国内 | 海外 | (うち北米) | (うち中国) | 合計 | |
---|---|---|---|---|---|
トヨタ | 244,048 | 423,953 | 142,233 | 89,488 | 668,001 |
▲ 7.5 | 17.1 | ▲ 5.7 | 484.5 | 6.8 | |
ホンダ | 47,158 | 271,674 | 121,237 | 90,819 | 318,832 |
▲ 33.6 | 24.5 | ▲ 16.8 | 1493.3 | 10.2 | |
日産 | 55,516 | 243,267 | 87,474 | 75,604 | 298,783 |
7.4 | 11.4 | ▲ 22.6 | 876.8 | 10.6 | |
スズキ | 75,269 | 195,767 | - | - | 271,036 |
▲ 3.0 | 11.0 | - | - | 6.7 | |
ダイハツ | 85,678 | 49,826 | - | - | 135,504 |
▲ 1.2 | ▲ 11.4 | - | - | ▲ 5.2 | |
マツダ | 72,633 | 23,391 | 9,303 | 8,200 | 96,024 |
▲ 4.9 | ▲ 0.8 | ▲ 45.6 | 791.3 | ▲ 3.9 | |
三菱自 | 48,312 | 40,442 | - | 1,342 | 88,754 |
▲ 0.4 | ▲ 23.8 | - | 459.2 | ▲ 12.6 | |
スバル | 38,137 | 24,234 | 24,234 | - | 62,371 |
▲ 34.2 | ▲ 27.3 | ▲ 27.3 | - | ▲ 31.7 | |
合計 | 666,751 | 1,272,554 | 384,481 | 265,453 | 1,939,305 |
※上段は台数、下段は前年比増減率。
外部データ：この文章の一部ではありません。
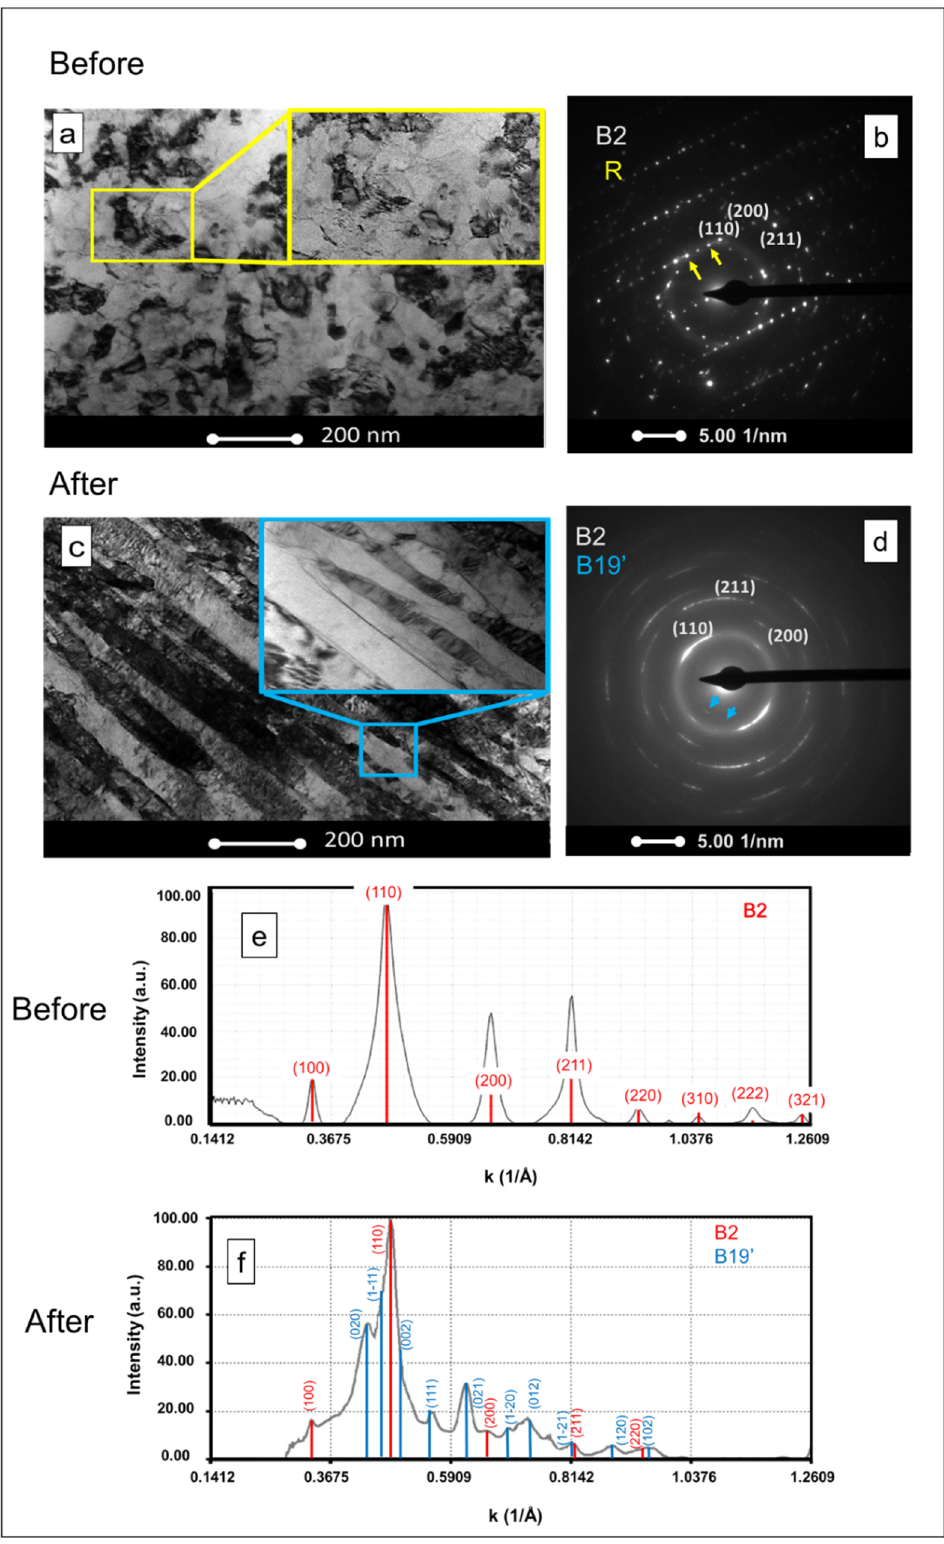
Figure 5. Microstructures of NiTi after and before low-cycle fatigue tests (TEM); ( a , c ) BF, ( b , d ) SAED patterns and ( e , f ) respective indexation.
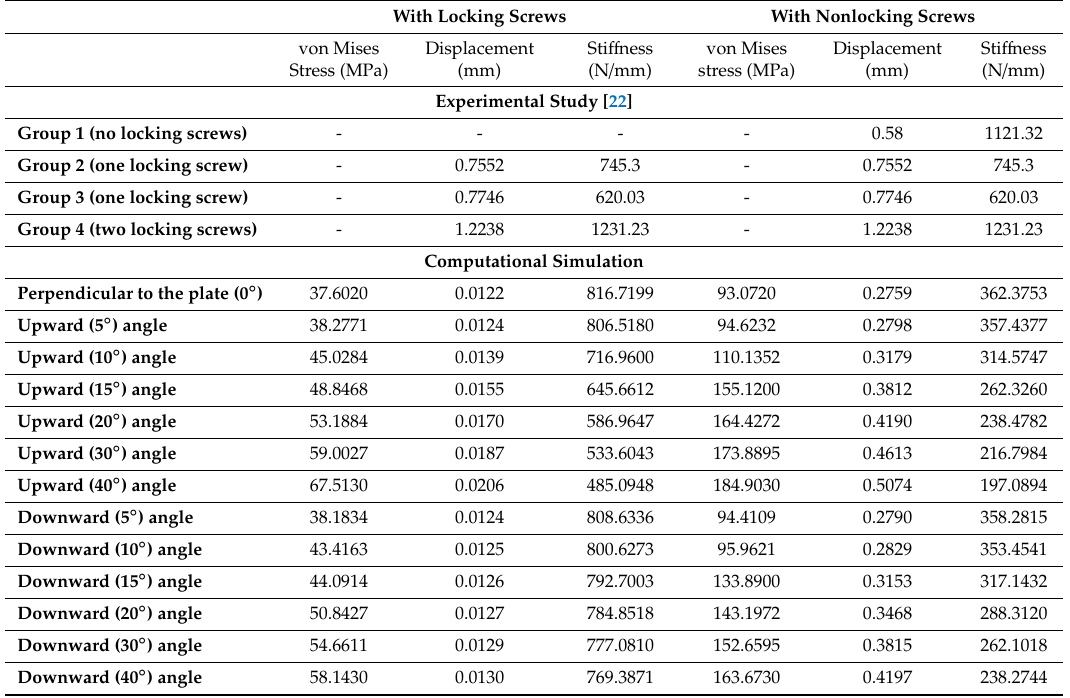
Table A1. The von Mises stress, displacement, and sti ff ness for each model (with locking and nonlocking screws) with di ff erent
単位:台、% ※北米は、米国、カナダ、メキシコの合計 |
グローバルの自動車市場は、COVID-19感染拡大から着実に回復傾向を示しており、2月の世界販売はダイハツ工業、三菱自動車、スバルを除く5社がプラスを確保した。中でも2020年2月がCOVID-19感染拡大で経済活動が事実上ストップしていた中国は、各社ともに数倍の伸び率を記録した。一方で、東南アジアは依然として市場低迷が続いており、生産面においても同エリアでのビジネスボリュームが大きいダイハツと三菱自の足を引っ張る格好となっている。
なお、半導体の供給不足の影響は、2月の時点では販売面への影響は軽微なものの、生産では既に国内外ともに相応の影響が及んでいる。主に国内と北米で減産に踏み切るメーカーが多く、特にホンダやスバルは前年比で3割減と大幅な落ち込みを余儀なくされている状況だ。さらに国内では福島県沖地震の発生、米国では寒波による稼働停止など、2月は相次ぐ自然災害も減産要因となった。
トヨタ
メーカー別に見ると、トヨタの2月のグローバル生産台数は、前年同月比6.8%増の66万8001台と6カ月連続で増加した。海外生産は同17.1%増の42万3953台と6カ月連続のプラス。地域別では、主力市場の北米は「ハイランダーハイブリッド」などの販売が好調だったものの、寒波の影響により一部工場で稼働を停止したため、同5.7%減と3カ月ぶりに減少へ転じた。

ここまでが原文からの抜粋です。